Update readme to reflect new default caching behavior.

2022-02-24 15:39:15 -06:00
parent 3d9890e16a
commit ab8d98ed81
1 changed files with 12 additions and 9 deletions
--- a/readme.md
+++ b/readme.md
@@ -78,16 +78,17 @@ These files are often generated in sequence. When entering filenames, it is not
 (.csv or .ser). When reading or writing files, the program will automatically add the correct extension to any filename without one.

 To save file I/O time, the most recent instance of each of these four
-files either generated or read from disk can be cached in program memory. This is especially important for Graph/Data files,
+files either generated or read from disk can be cached in program memory. This is could be important for Graph/Data files,
 which can be several gigabytes in size. Since some simulations may require running multiple, 
-differently-configured BiGpairSEQ matchings on the same graph, keeping the most recent graph cached can reduce execution time
+differently-configured BiGpairSEQ matchings on the same graph, keeping the most recent graph cached may reduce execution time.
+(The manipulation necessary to re-use a graph incurs its own performance overhead, though, which may scale with graph
+size faster than file I/O does. If so, caching is best for smaller graphs.)

-Subsequent uses of the same data file won't need to be read in again until another file of that type is used or generated,
+When caching is active, subsequent uses of the same data file won't need to be read in again until another file of that type is used or generated,
 or caching is turned off for that file type. The program checks whether it needs to update its cached data by comparing
 filenames as entered by the user. On encountering a new filename, the program flushes its cache and reads in the new file.
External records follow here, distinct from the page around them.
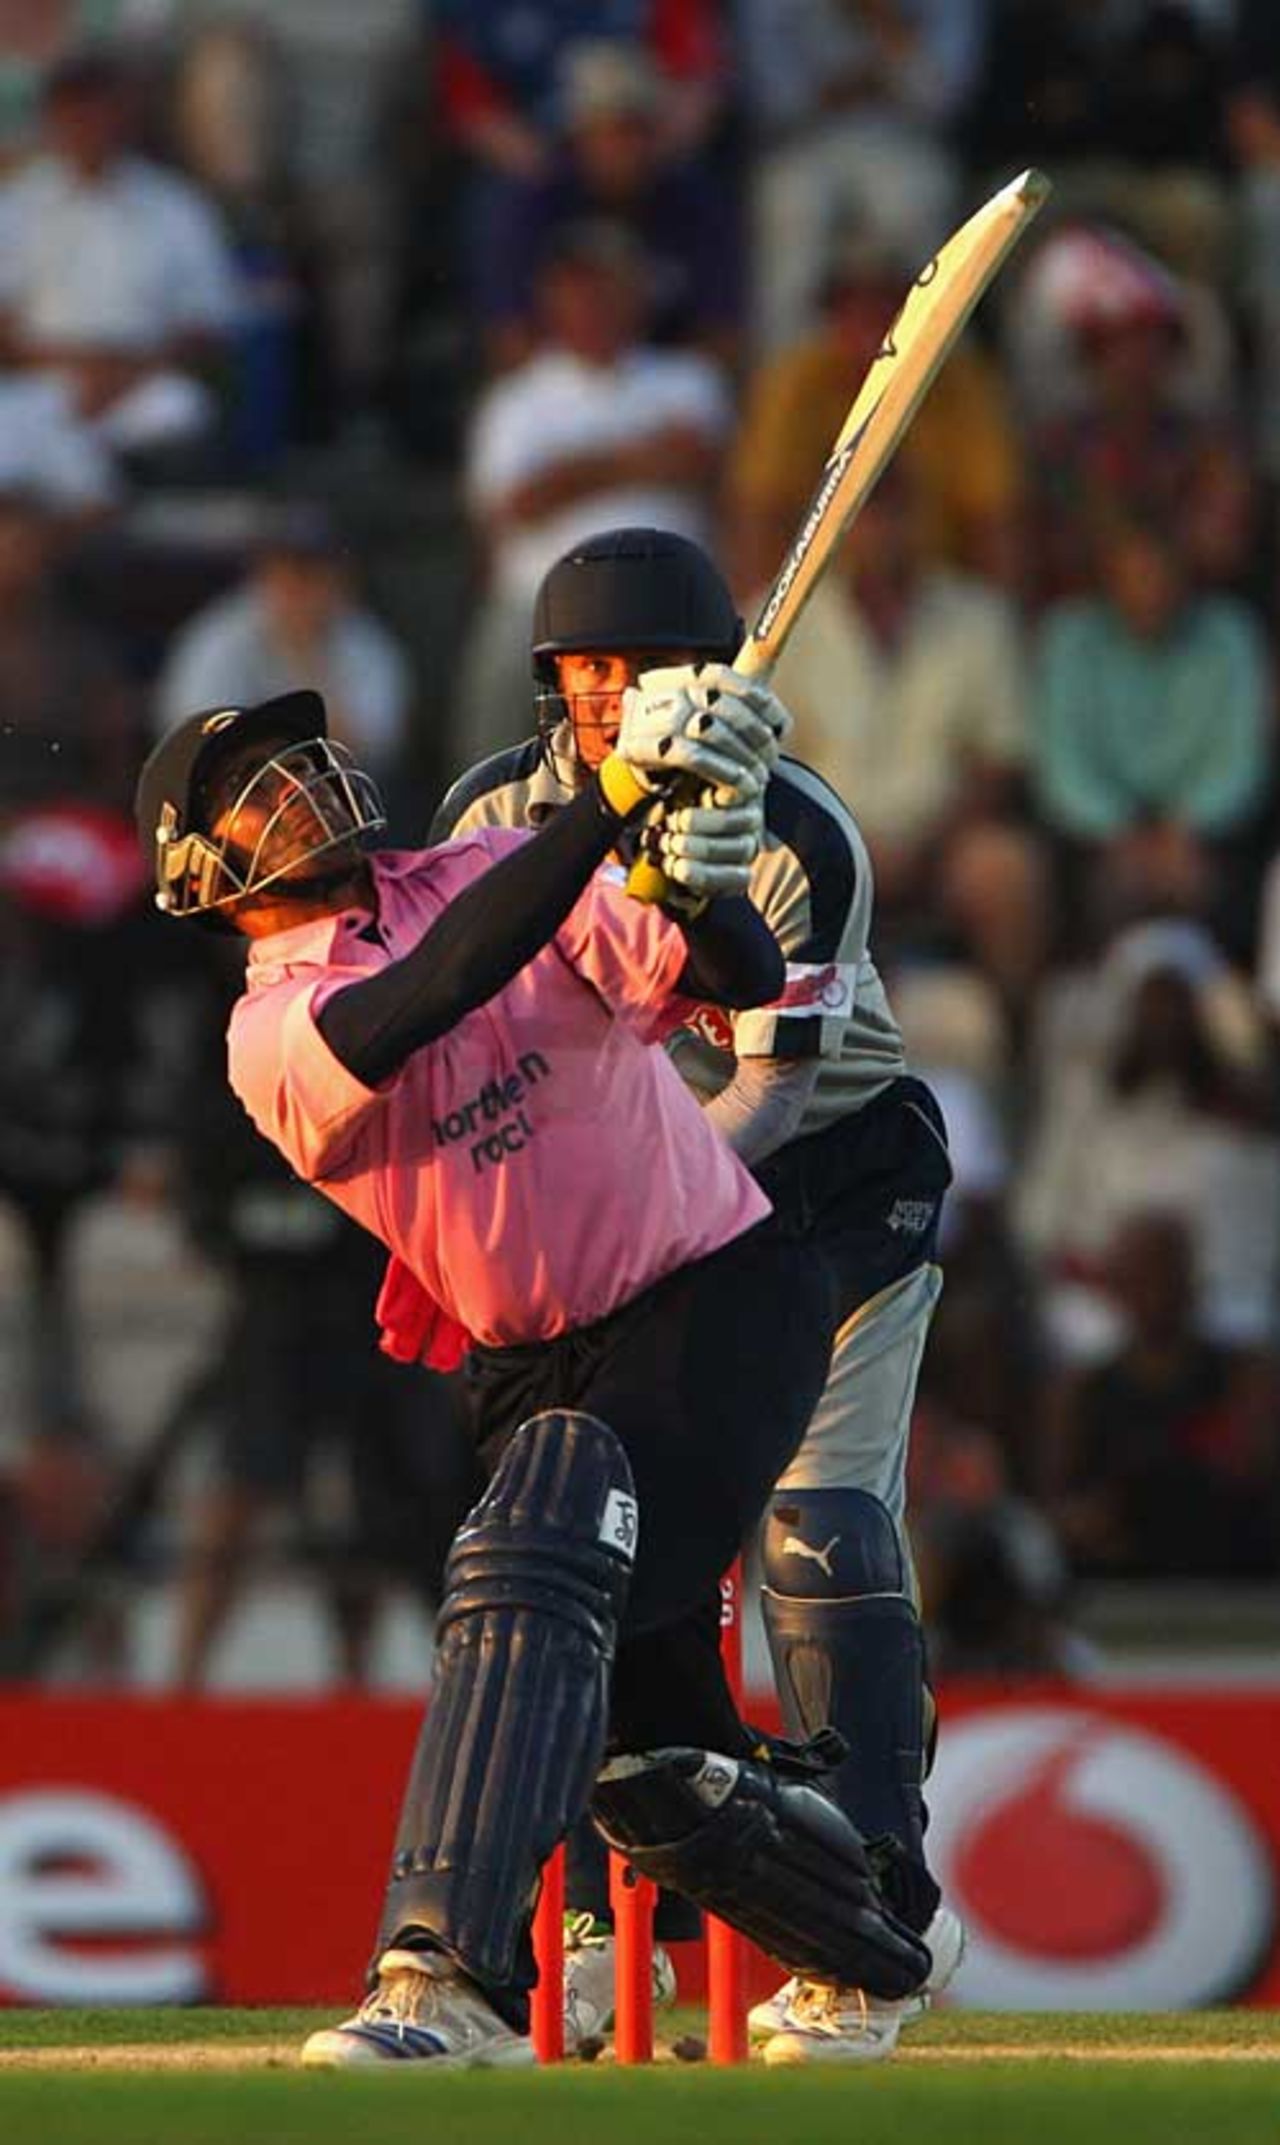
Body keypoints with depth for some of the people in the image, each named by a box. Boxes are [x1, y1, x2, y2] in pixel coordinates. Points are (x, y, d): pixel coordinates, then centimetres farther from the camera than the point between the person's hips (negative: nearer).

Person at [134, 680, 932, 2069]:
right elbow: (434, 994, -26)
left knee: (531, 1568, -28)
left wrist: (699, 888, -34)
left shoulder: (498, 867, 1)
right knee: (644, 1756, 4)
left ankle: (450, 1977, -36)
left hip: (723, 1294, -3)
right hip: (534, 1370, 3)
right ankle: (866, 1959, 32)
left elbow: (736, 983, -11)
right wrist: (613, 799, -32)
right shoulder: (272, 1039, -5)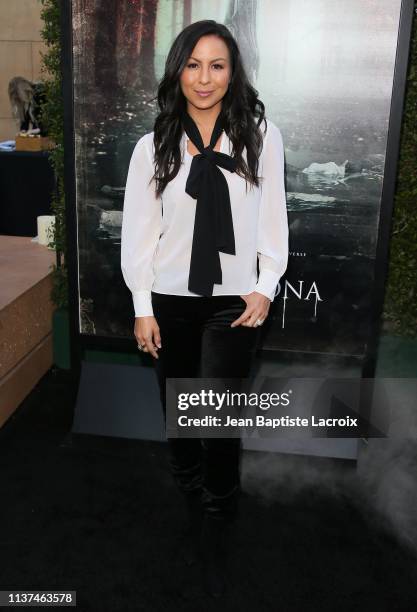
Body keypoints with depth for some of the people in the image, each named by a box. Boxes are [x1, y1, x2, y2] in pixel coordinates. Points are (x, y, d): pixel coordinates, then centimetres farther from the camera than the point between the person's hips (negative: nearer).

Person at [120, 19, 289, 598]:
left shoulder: (262, 136, -1)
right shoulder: (154, 146, 1)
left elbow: (273, 219, 3)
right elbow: (138, 230, 1)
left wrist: (265, 287, -6)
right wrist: (142, 307, -1)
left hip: (233, 301, -1)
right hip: (170, 301, 2)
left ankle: (216, 539, 19)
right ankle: (189, 492, 41)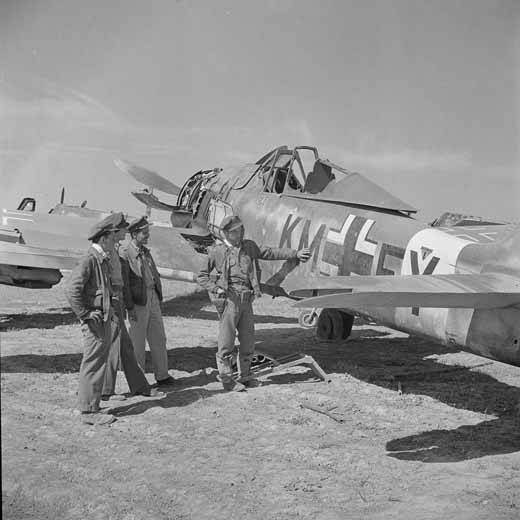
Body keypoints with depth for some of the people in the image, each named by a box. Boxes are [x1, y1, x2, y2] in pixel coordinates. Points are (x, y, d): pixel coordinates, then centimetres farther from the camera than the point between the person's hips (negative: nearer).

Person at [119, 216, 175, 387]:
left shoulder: (146, 251, 12)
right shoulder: (124, 254, -12)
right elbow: (123, 283, -15)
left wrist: (159, 298, 15)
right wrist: (129, 307, -17)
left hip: (153, 298, 7)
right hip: (138, 302, -7)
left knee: (159, 339, 11)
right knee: (137, 342, 3)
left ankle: (162, 376, 20)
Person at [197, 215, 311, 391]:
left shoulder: (249, 247, 12)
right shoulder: (217, 251, -1)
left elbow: (271, 253, 13)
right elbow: (202, 276, 5)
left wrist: (295, 254, 6)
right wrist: (215, 288, -10)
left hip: (246, 301, 6)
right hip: (229, 300, -5)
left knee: (248, 341, 11)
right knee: (226, 342, -1)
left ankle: (244, 376, 25)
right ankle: (227, 379, 8)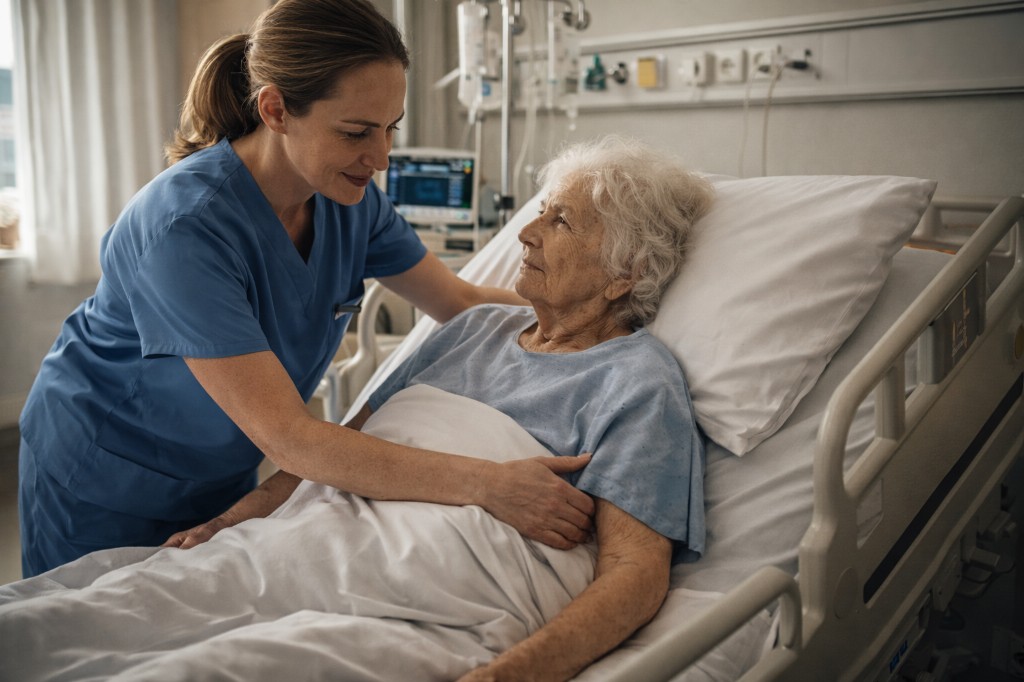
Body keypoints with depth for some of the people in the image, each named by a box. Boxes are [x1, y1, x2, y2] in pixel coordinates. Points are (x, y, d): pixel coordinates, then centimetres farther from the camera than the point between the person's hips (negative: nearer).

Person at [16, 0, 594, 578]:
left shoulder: (349, 201, -14)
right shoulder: (187, 225, -35)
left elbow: (462, 302, -2)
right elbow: (286, 437, -38)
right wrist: (486, 484, -44)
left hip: (224, 477, 6)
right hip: (104, 486, -6)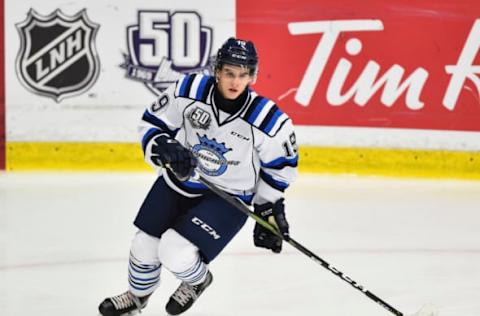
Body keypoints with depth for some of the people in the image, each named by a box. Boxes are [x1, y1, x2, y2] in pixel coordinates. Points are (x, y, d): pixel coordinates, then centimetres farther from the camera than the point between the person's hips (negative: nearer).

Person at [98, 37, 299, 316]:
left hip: (227, 198, -4)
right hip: (177, 183, 4)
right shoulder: (189, 91, -20)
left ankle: (198, 280, 18)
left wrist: (269, 208, -1)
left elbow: (281, 165, -5)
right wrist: (166, 149, -26)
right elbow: (152, 123, -6)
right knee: (145, 246, 13)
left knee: (175, 253, -19)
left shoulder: (269, 121, -24)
-The program's caching behavior can be controlled in the Options menu. By default, caching for cell sample and 
-sample plate files is OFF, and caching for graph/data files is OFF.
+The program's caching behavior can be controlled in the Options menu. By default, all caching is OFF.

 #### Cell Sample Files
 Cell Sample files consist of any number of distinct "T cells." Every cell contains 
@@ -252,7 +253,8 @@ slightly less time than the simulation itself. Real elapsed time from start to f
 * ~~Try invoking GC at end of workloads to reduce paging to disk~~ DONE
 * Hold graph data in memory until another graph is read-in? ~~ABANDONED~~ ~~UNABANDONED~~ DONE
  * ~~*No, this won't work, because BiGpairSEQ simulations alter the underlying graph based on filtering constraints. Changes would cascade with multiple experiments.*~~
-  * Might have figured out a way to do it, by taking edges out and then putting them back into the graph. This may actually be possible. If so, awesome.
+  * Might have figured out a way to do it, by taking edges out and then putting them back into the graph. This may actually be possible.
+  * It is possible, though the modifications to the graph incur their own performance penalties. Need testing to see which option is best.
 * See if there's a reasonable way to reformat Sample Plate files so that wells are columns instead of rows. 
  * ~~Problem is variable number of cells in a well~~
  * ~~Apache Commons CSV library writes entries a row at a time~~ 
@@ -266,9 +268,10 @@ slightly less time than the simulation itself. Real elapsed time from start to f
 * Re-implement CDR1 matching method
 * Implement Duan and Su's maximum weight matching algorithm
  * Add controllable algorithm-type parameter?
-* Test whether pairing heap (currently used) or Fibonacci heap is more efficient for priority queue in current matching algorithm
-  * in theory Fibonacci heap should be more efficient, but complexity overhead may eliminate theoretical advantage
-  * Add controllable heap-type parameter?
+* ~~Test whether pairing heap (currently used) or Fibonacci heap is more efficient for priority queue in current matching algorithm~~ DONE
+  * ~~in theory Fibonacci heap should be more efficient, but complexity overhead may eliminate theoretical advantage~~
+  * ~~Add controllable heap-type parameter?~~
+    * Parameter implemented. For large graphs, Fibonacci heap wins. Now the new default.